## INSTRUCTION:
Return all of the following lines word for word, with nothing changed, added, or left out.

## DATA EXCERPTS:
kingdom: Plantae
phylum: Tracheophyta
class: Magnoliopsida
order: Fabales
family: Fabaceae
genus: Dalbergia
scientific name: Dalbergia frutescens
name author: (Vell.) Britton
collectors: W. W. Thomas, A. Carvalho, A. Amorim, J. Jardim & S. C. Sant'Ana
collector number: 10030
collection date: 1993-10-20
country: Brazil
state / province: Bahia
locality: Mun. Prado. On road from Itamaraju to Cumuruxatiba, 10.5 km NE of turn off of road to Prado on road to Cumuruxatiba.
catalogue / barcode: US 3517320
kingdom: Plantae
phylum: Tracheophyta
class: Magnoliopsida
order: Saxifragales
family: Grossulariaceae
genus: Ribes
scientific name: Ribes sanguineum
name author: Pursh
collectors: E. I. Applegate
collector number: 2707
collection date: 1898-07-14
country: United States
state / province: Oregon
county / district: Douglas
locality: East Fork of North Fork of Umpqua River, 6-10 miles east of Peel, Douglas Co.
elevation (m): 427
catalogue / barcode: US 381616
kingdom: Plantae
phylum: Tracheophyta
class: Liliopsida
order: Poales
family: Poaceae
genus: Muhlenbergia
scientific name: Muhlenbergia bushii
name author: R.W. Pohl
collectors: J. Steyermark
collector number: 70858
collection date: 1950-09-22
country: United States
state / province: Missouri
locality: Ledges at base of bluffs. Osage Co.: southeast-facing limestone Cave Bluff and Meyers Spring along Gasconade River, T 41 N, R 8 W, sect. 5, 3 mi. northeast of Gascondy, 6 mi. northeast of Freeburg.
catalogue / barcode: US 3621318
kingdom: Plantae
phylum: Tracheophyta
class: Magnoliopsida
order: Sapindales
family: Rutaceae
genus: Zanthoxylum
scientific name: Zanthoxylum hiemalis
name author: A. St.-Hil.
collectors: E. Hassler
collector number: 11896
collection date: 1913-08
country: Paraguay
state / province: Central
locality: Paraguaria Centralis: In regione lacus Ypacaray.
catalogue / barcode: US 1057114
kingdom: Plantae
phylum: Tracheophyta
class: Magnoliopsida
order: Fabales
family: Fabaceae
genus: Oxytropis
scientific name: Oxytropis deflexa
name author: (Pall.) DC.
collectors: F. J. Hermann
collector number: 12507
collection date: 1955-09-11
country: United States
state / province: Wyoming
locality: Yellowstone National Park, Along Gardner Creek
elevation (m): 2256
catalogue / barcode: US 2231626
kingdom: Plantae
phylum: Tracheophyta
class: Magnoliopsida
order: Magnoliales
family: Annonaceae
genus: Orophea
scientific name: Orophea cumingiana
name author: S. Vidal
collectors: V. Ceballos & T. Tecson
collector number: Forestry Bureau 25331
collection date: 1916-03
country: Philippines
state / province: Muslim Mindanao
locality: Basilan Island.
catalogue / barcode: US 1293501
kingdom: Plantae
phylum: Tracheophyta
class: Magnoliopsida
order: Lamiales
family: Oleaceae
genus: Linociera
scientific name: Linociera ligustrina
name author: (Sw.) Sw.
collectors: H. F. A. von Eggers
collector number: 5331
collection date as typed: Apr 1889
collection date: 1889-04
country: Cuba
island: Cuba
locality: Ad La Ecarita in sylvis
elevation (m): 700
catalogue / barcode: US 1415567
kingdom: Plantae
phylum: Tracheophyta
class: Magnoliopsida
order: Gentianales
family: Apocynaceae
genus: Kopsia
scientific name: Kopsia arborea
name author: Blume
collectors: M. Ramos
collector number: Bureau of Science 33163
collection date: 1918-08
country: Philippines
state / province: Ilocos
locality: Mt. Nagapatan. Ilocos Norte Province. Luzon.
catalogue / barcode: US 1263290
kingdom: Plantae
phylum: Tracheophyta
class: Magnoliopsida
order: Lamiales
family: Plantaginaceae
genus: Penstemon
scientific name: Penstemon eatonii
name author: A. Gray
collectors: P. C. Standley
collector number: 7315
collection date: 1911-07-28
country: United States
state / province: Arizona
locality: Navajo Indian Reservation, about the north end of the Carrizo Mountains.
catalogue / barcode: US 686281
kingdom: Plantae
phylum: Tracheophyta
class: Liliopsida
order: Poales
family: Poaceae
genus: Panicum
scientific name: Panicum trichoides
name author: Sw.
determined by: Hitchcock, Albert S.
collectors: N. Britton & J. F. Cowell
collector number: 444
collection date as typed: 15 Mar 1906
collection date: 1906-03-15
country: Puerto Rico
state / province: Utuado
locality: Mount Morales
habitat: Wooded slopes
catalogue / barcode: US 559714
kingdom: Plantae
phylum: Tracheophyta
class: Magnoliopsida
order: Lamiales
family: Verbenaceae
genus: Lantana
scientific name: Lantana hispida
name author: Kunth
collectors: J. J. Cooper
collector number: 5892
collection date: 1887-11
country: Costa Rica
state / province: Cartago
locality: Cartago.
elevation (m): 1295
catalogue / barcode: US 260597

## WRITTEN RESPONSE:
kingdom: Plantae
phylum: Tracheophyta
class: Magnoliopsida
order: Fabales
family: Fabaceae
genus: Dalbergia
scientific name: Dalbergia frutescens
name author: (Vell.) Britton
collectors: W. W. Thomas, A. Carvalho, A. Amorim, J. Jardim & S. C. Sant'Ana
collector number: 10030
collection date: 1993-10-20
country: Brazil
state / province: Bahia
locality: Mun. Prado. On road from Itamaraju to Cumuruxatiba, 10.5 km NE of turn off of road to Prado on road to Cumuruxatiba.
catalogue / barcode: US 3517320
kingdom: Plantae
phylum: Tracheophyta
class: Magnoliopsida
order: Saxifragales
family: Grossulariaceae
genus: Ribes
scientific name: Ribes sanguineum
name author: Pursh
collectors: E. I. Applegate
collector number: 2707
collection date: 1898-07-14
country: United States
state / province: Oregon
county / district: Douglas
locality: East Fork of North Fork of Umpqua River, 6-10 miles east of Peel, Douglas Co.
elevation (m): 427
catalogue / barcode: US 381616
kingdom: Plantae
phylum: Tracheophyta
class: Liliopsida
order: Poales
family: Poaceae
genus: Muhlenbergia
scientific name: Muhlenbergia bushii
name author: R.W. Pohl
collectors: J. Steyermark
collector number: 70858
collection date: 1950-09-22
country: United States
state / province: Missouri
locality: Ledges at base of bluffs. Osage Co.: southeast-facing limestone Cave Bluff and Meyers Spring along Gasconade River, T 41 N, R 8 W, sect. 5, 3 mi. northeast of Gascondy, 6 mi. northeast of Freeburg.
catalogue / barcode: US 3621318
kingdom: Plantae
phylum: Tracheophyta
class: Magnoliopsida
order: Sapindales
family: Rutaceae
genus: Zanthoxylum
scientific name: Zanthoxylum hiemalis
name author: A. St.-Hil.
collectors: E. Hassler
collector number: 11896
collection date: 1913-08
country: Paraguay
state / province: Central
locality: Paraguaria Centralis: In regione lacus Ypacaray.
catalogue / barcode: US 1057114
kingdom: Plantae
phylum: Tracheophyta
class: Magnoliopsida
order: Fabales
family: Fabaceae
genus: Oxytropis
scientific name: Oxytropis deflexa
name author: (Pall.) DC.
collectors: F. J. Hermann
collector number: 12507
collection date: 1955-09-11
country: United States
state / province: Wyoming
locality: Yellowstone National Park, Along Gardner Creek
elevation (m): 2256
catalogue / barcode: US 2231626
kingdom: Plantae
phylum: Tracheophyta
class: Magnoliopsida
order: Magnoliales
family: Annonaceae
genus: Orophea
scientific name: Orophea cumingiana
name author: S. Vidal
collectors: V. Ceballos & T. Tecson
collector number: Forestry Bureau 25331
collection date: 1916-03
country: Philippines
state / province: Muslim Mindanao
locality: Basilan Island.
catalogue / barcode: US 1293501
kingdom: Plantae
phylum: Tracheophyta
class: Magnoliopsida
order: Lamiales
family: Oleaceae
genus: Linociera
scientific name: Linociera ligustrina
name author: (Sw.) Sw.
collectors: H. F. A. von Eggers
collector number: 5331
collection date as typed: Apr 1889
collection date: 1889-04
country: Cuba
island: Cuba
locality: Ad La Ecarita in sylvis
elevation (m): 700
catalogue / barcode: US 1415567
kingdom: Plantae
phylum: Tracheophyta
class: Magnoliopsida
order: Gentianales
family: Apocynaceae
genus: Kopsia
scientific name: Kopsia arborea
name author: Blume
collectors: M. Ramos
collector number: Bureau of Science 33163
collection date: 1918-08
country: Philippines
state / province: Ilocos
locality: Mt. Nagapatan. Ilocos Norte Province. Luzon.
catalogue / barcode: US 1263290
kingdom: Plantae
phylum: Tracheophyta
class: Magnoliopsida
order: Lamiales
family: Plantaginaceae
genus: Penstemon
scientific name: Penstemon eatonii
name author: A. Gray
collectors: P. C. Standley
collector number: 7315
collection date: 1911-07-28
country: United States
state / province: Arizona
locality: Navajo Indian Reservation, about the north end of the Carrizo Mountains.
catalogue / barcode: US 686281
kingdom: Plantae
phylum: Tracheophyta
class: Liliopsida
order: Poales
family: Poaceae
genus: Panicum
scientific name: Panicum trichoides
name author: Sw.
determined by: Hitchcock, Albert S.
collectors: N. Britton & J. F. Cowell
collector number: 444
collection date as typed: 15 Mar 1906
collection date: 1906-03-15
country: Puerto Rico
state / province: Utuado
locality: Mount Morales
habitat: Wooded slopes
catalogue / barcode: US 559714
kingdom: Plantae
phylum: Tracheophyta
class: Magnoliopsida
order: Lamiales
family: Verbenaceae
genus: Lantana
scientific name: Lantana hispida
name author: Kunth
collectors: J. J. Cooper
collector number: 5892
collection date: 1887-11
country: Costa Rica
state / province: Cartago
locality: Cartago.
elevation (m): 1295
catalogue / barcode: US 260597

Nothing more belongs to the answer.